Copy the entries below exactly. Images do not belong in the copy.

Input for this task:
□ □ □ □ □ □ □
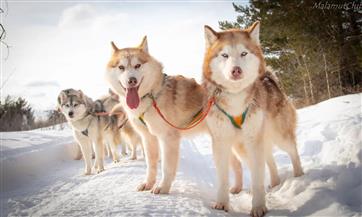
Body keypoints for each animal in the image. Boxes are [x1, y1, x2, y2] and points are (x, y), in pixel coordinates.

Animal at [104, 36, 208, 193]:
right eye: (121, 67)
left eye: (137, 65)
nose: (132, 80)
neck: (152, 95)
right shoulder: (148, 138)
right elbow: (151, 164)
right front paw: (148, 183)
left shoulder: (168, 138)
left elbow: (166, 167)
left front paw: (163, 187)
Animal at [204, 22, 302, 217]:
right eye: (225, 55)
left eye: (243, 53)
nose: (236, 70)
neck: (235, 98)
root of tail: (270, 79)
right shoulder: (221, 142)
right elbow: (223, 178)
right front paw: (222, 203)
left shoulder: (253, 140)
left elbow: (257, 178)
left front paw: (258, 207)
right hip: (242, 147)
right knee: (269, 161)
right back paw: (275, 183)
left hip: (279, 137)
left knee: (293, 152)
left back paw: (299, 176)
□ □ □ □ □ □ □
Answer to this problem:
Body keypoints for each animal in the image. Boxes are [x1, y1, x2, y2] and points are (x, y), in pixel coordinates.

Animal at [104, 36, 208, 193]:
right eye: (121, 67)
left eye: (137, 65)
nose: (132, 80)
neck: (152, 95)
right shoulder: (148, 138)
right elbow: (151, 164)
right front paw: (148, 183)
left shoulder: (168, 138)
left elbow: (166, 167)
left front paw: (163, 187)
Animal at [204, 22, 302, 217]:
right eye: (225, 55)
left eye: (243, 53)
nose: (236, 70)
neck: (235, 98)
root of tail: (270, 79)
right shoulder: (221, 142)
right elbow: (223, 178)
right front paw: (222, 203)
left shoulder: (253, 140)
left elbow: (257, 178)
left front paw: (258, 207)
right hip: (242, 147)
right knee: (269, 161)
right back paw: (275, 183)
left hip: (279, 137)
left knee: (293, 152)
left back paw: (299, 176)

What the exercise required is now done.